The task: Scan the data. Collect each line that contains the word "left".

Extracted information:
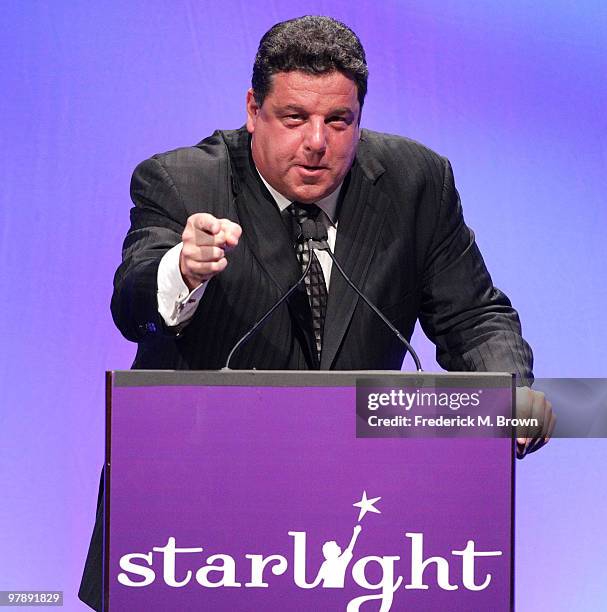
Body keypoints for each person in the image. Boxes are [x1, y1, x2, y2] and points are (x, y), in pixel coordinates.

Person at [79, 15, 554, 610]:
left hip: (355, 522)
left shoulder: (416, 183)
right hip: (195, 514)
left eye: (339, 121)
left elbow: (474, 316)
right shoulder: (182, 181)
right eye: (295, 117)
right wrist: (183, 268)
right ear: (254, 109)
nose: (316, 142)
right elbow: (133, 308)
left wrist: (504, 396)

Solution to this exercise:
left hip: (355, 522)
left shoulder: (416, 183)
left eye: (339, 121)
left elbow: (474, 316)
left wrist: (504, 396)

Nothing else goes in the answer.